High concentrations of these toxins were detected in samples, and this supports such a hypothesis. What is more, the yellow foam is also characteristic of microalgal bloom and witnesses were complaining of just such a phenomenon.
This conclusion creates a lot of scepticism in people who had never heard of “red tides” until now. “I realize that an explanation like this sounds comical and seems more like fake news, but the more you learn and listen to what the scientists are saying, the more you realize that we really do know very little about the oceans,” was how Kamchatka Governor Vladimir Solodov commented on the findings.
Because, in spite of the virulence of the phenomenon, “red tides” are not always noticed, biologist Tatyana Orlova said in an interview with the Meduza news website. She has been studying “red tides” all her life.
“We observe ‘red tides’ in Kamchatka year in year out. There is nothing out-of-the-ordinary in what happened in Kamchatka. It is a global problem. This phenomenon is regularly encountered throughout the world,” she says. “But it is important to realize that it does not always prove possible to see, let alone register them, because the possibility that the current will deposit dead creatures on a populated shore is very small.”
There is a lot of deserted shoreline along Kamchatka and were it not for the coincidence of the presence of surfers and a landward wind direction, the algal bloom would hardly have been noticed by anyone, let alone necessitating a warning to the public. The water does not always go red - far from it. According to Orlova, the bloom in Kamchatka this time was not so rampant as to be unequivocally detected through satellite pictures. Water samples had to be taken in order to identify it - and this is what happened after the microbiome was washed up on the shore.

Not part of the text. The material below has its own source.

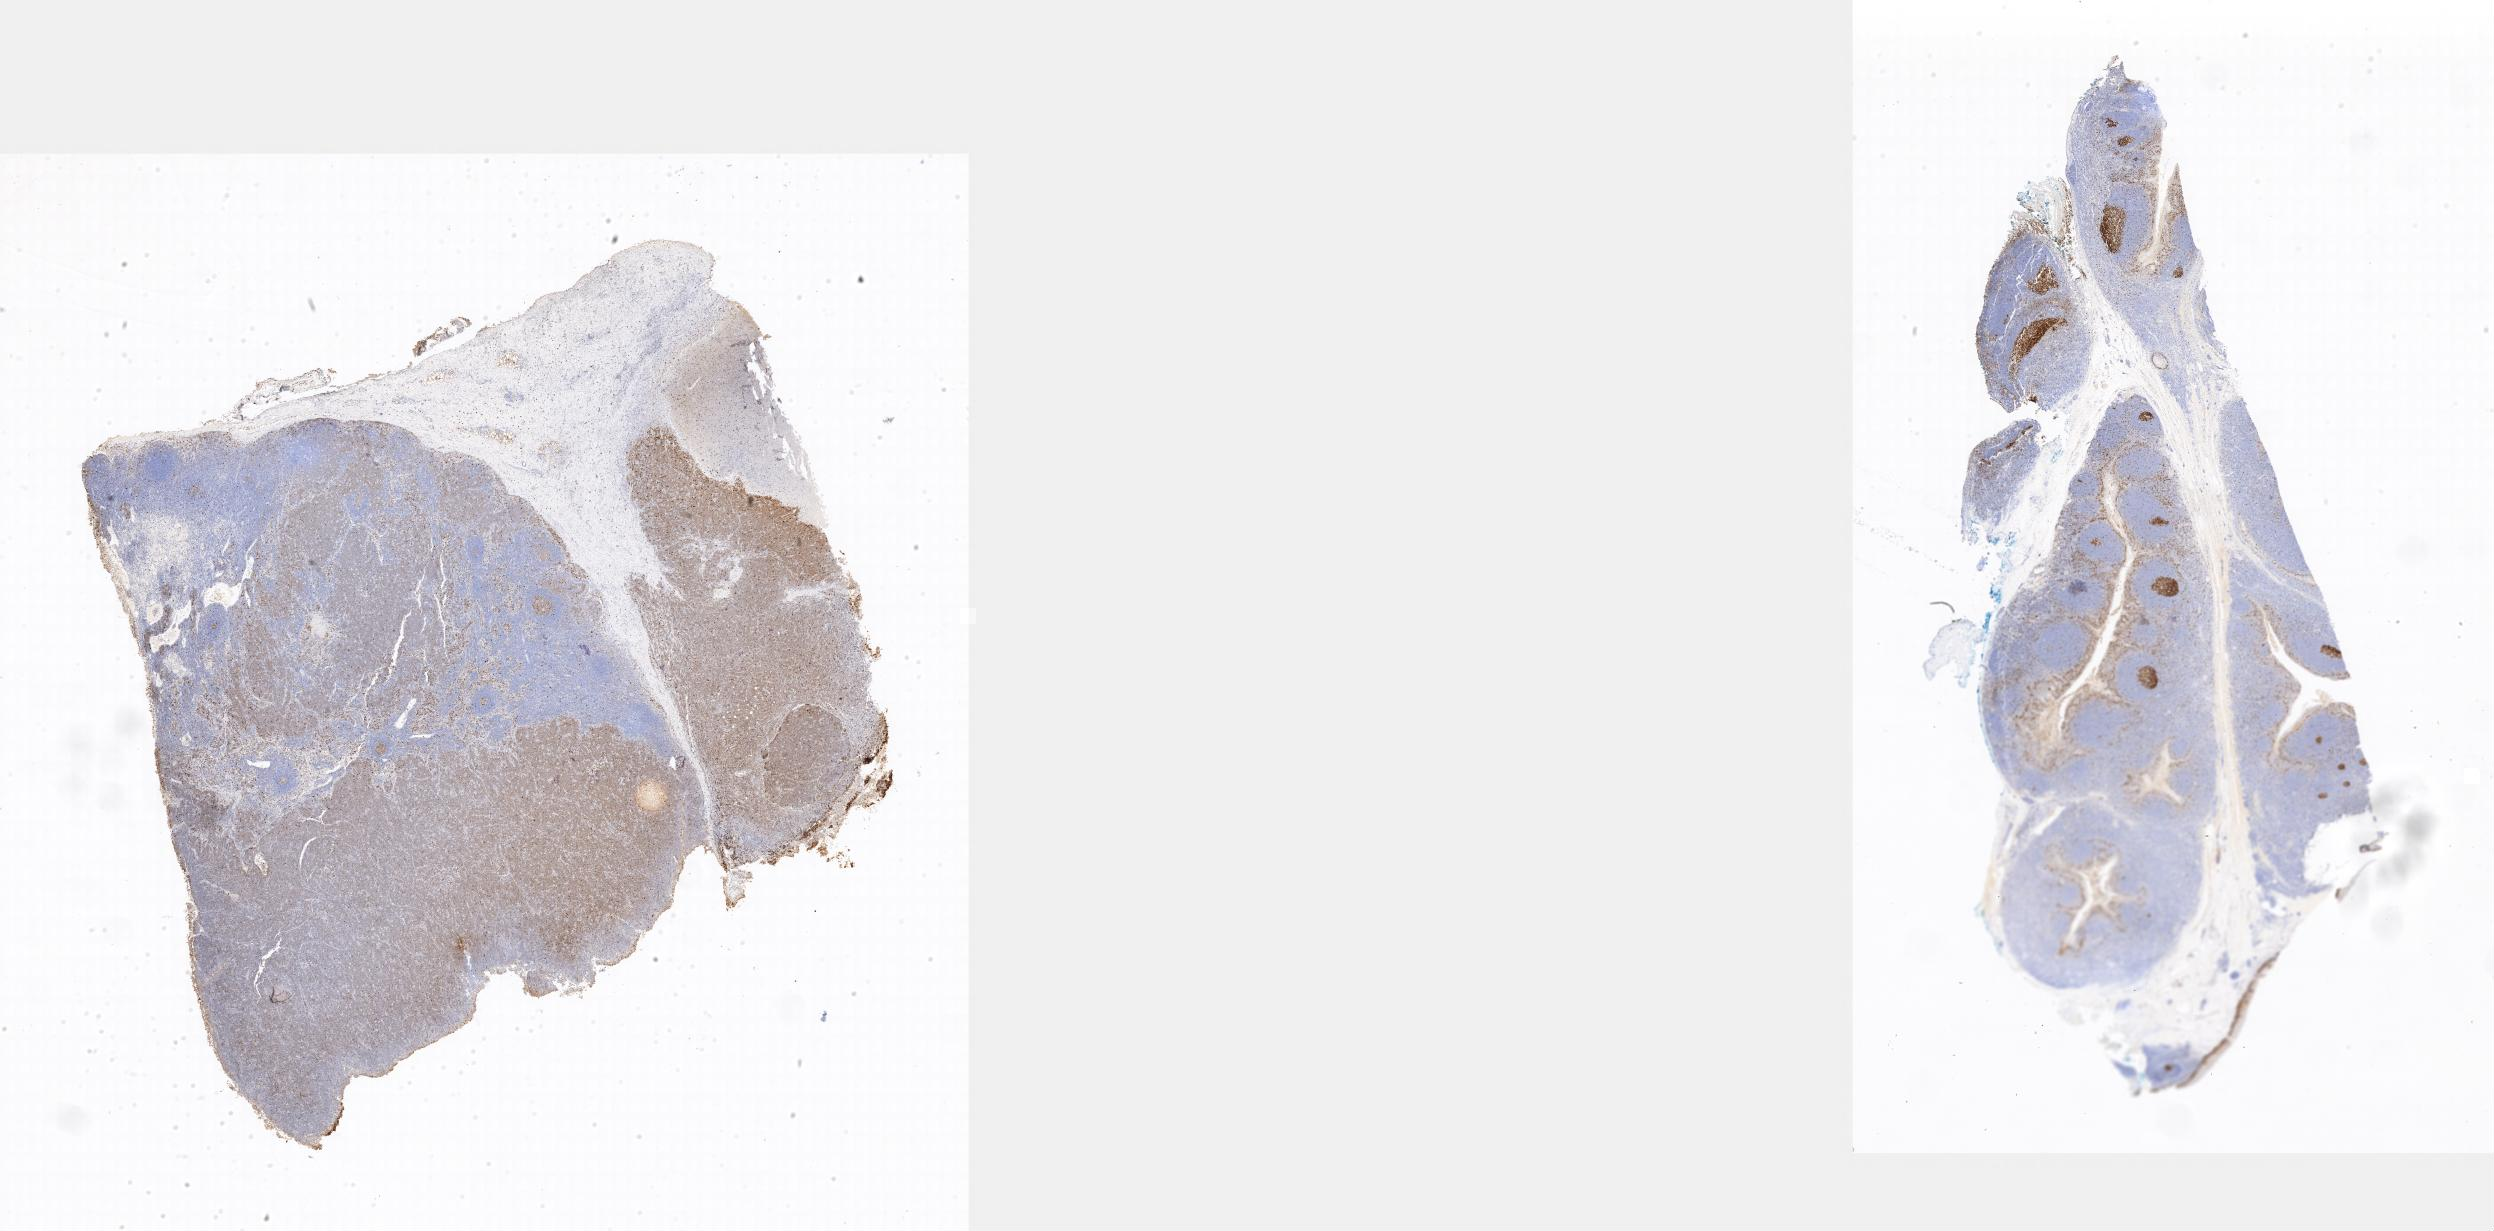
Whole-slide image, immunohistochemical stain for Ki-67 — a low-resolution overview of the entire scanned area. Tumor tissue. Site: abdominal lymph node. Female patient, age 14 years.
• histologic diagnosis: Burkitt lymphoma, NOS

At the same time, these microalgae are not dangerous per se and provide nutrition to every living thing in the ocean, comparable to grass on land. But, at a given moment, they can produce “a whole spectrum of nasty poisons and all possible toxins”. And they can also be fatal to humans, directly or indirectly.
“That is what happened in September 1945, when a crew landed on the shore of the Bering Sea and had mussels to eat. Six people died,” Orlova says. There was an algal bloom in the water, and the molluscs had absorbed the toxins. It is partly for this reason that seafood for human consumption has to pass mandatory certification.
Nevertheless, not everyone, even among the experts, believes in the theory of a “red tide” as the prime cause of the disaster. No toxins characteristic of “red tides” were discovered 10 km north of Khalaktyrsky Beach. “The contamination was thus a localized one and, even if the algae were to blame, they were most probably helped to proliferate by something - for instance, a leak of pesticides from the Kozelsk waste facility,” according to hydrogeologist and ecological scientist Georgy Kavanosyan.
“For instance, the pollution that everyone noticed could have been secondary, but what served as the primary pollutant and what set off the subsequent processes?” asks Greenpeace Russia climate project leader Vasily Yablokov. At the same time, Greenpeace has so far not detected any evidence of leaks from on-shore installations.
The World Wide Fund for Nature (WWF) also says that on present information it is impossible to reach an unequivocal conclusion: “No information has appeared to date to pinpoint a specific man-made pollutant or a particular natural toxin.”